The Medicare Payment Advisory Commission (MedPAC) has released its annual report to Congress on “Medicare and the Health Care Delivery System.” This year’s report includes recommendations for changes to emergency department services policies, along with analyses of potential changes that would impact physicians, medical equipment suppliers, post-acute care providers, and others.  Highlights include the following: 

  • The only formal recommendations in this year’s report involve the appropriate access to and use of hospital emergency department (ED) services. MedPAC calls on Congress to:  (1) allow isolated rural stand-alone EDs to bill standard outpatient prospective payment system facility fees; and (2) provide such EDs with annual payments to assist with fixed costs.  Furthermore, MedPAC recommends reducing by 30% Type A ED payment rates (for EDs open 24 hours a day, 7 days a week) for off-campus stand-alone EDs that are within six miles of an on-campus hospital ED.
  • MedPAC describes a budget-neutral approach to rebalancing the Medicare physician fee schedule to increase ambulatory evaluation and management (E&M) services rates while reducing rates for other services (e.g., procedures, imaging, and tests). For instance, MedPAC modeled the impact of a 10% payment rate increase for E&M services, which would cut rates for all other services by 3.8%. 

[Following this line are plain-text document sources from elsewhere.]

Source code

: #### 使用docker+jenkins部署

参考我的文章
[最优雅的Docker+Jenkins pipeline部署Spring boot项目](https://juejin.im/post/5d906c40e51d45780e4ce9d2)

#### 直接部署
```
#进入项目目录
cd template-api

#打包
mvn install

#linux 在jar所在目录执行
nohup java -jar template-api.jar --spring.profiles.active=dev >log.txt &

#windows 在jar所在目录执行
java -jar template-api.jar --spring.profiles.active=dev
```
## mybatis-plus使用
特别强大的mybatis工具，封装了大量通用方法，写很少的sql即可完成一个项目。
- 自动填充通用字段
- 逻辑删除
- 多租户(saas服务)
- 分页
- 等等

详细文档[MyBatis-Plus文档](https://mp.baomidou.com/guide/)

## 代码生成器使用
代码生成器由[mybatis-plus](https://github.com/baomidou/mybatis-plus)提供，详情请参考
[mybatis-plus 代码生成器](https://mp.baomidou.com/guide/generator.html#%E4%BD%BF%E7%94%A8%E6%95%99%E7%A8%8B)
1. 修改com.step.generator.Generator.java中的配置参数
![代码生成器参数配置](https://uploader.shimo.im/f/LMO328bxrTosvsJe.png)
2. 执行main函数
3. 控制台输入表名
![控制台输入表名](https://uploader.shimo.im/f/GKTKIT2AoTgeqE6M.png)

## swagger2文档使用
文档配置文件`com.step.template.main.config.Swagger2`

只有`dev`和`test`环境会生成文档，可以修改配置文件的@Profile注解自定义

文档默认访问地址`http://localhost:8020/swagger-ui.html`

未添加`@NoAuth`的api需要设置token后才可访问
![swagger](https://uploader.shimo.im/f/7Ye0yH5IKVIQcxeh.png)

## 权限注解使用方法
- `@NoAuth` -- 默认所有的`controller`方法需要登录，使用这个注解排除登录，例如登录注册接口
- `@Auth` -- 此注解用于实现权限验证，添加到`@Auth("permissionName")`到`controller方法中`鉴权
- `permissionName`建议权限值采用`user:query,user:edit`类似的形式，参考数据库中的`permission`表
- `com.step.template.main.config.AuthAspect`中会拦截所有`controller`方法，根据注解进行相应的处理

  • MedPAC examines Medicare payment policies for medical devices. First, MedPAC considers potential expansion of competitive bidding for durable medical equipment, prosthetic devices, prosthetics, orthotics, and supplies.  Second, MedPAC examines physician-owned distributors (PODs) of devices and medical equipment and suggests “ways in which Medicare and policymakers can constrain the risks posed by PODs” (e.g., through revisions to the Stark physician self-referral law and by requiring all PODs to report under the Open Payments program).

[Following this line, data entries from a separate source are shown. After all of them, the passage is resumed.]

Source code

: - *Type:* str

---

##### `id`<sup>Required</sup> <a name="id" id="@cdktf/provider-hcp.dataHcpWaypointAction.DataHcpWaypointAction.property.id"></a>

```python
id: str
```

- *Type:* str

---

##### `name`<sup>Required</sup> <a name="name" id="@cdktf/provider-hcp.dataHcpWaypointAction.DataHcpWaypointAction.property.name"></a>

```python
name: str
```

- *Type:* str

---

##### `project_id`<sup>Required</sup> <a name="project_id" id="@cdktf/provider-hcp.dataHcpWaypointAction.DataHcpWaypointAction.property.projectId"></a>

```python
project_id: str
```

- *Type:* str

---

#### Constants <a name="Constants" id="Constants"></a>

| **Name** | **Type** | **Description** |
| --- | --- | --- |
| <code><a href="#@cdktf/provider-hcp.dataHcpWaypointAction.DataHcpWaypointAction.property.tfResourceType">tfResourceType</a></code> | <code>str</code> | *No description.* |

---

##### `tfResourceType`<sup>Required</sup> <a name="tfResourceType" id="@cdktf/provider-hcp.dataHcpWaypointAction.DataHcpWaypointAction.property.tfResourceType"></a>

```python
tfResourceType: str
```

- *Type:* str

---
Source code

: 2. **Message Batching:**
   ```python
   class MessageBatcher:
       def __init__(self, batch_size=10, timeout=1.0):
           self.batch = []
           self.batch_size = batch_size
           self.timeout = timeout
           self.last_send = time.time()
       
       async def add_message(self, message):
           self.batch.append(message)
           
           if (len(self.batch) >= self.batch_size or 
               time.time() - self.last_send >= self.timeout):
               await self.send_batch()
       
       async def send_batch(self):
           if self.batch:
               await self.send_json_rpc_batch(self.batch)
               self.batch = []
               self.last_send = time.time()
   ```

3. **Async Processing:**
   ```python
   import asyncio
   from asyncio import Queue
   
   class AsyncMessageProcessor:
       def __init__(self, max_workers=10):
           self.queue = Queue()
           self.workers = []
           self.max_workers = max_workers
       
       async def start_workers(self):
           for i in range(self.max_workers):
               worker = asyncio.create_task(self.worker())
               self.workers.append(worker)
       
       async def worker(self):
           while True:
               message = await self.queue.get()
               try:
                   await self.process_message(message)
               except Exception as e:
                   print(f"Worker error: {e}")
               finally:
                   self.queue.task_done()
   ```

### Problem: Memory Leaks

  • MedPAC discusses ways Medicare could revise coverage policies to reduce the use of “low-value care,” which MedPAC defines as the provision of a service with little or no clinical benefit or for which the risk of harm outweighs its potential benefit. MedPAC focuses on six tools that Medicare could use:  expanding prior authorization; implementing clinician decision support and provider education; increasing cost sharing for low-value services; establishing new payment models that hold providers accountable for the cost and quality of care; revisiting coverage determinations on an ongoing basis; and linking clinical effectiveness and cost-effectiveness to Medicare coverage and payment policies.
  • The report also includes analyses regarding: the effects of the Hospital Readmissions Reduction Program on beneficiary care and Medicare spending; potential refinements to a unified post-acute care (PAC) prospective payment system to account for sequential stays; approaches to helping hospitals encourage Medicare beneficiaries to use higher-quality PAC providers; principles to measure hospital quality (and application of those principles to population-based outcomes measures and a potential new hospital quality incentives program); the impact of Medicare ACO models on cost and quality; and ways to encourage the development of managed care plans that integrate care dual-eligible individuals.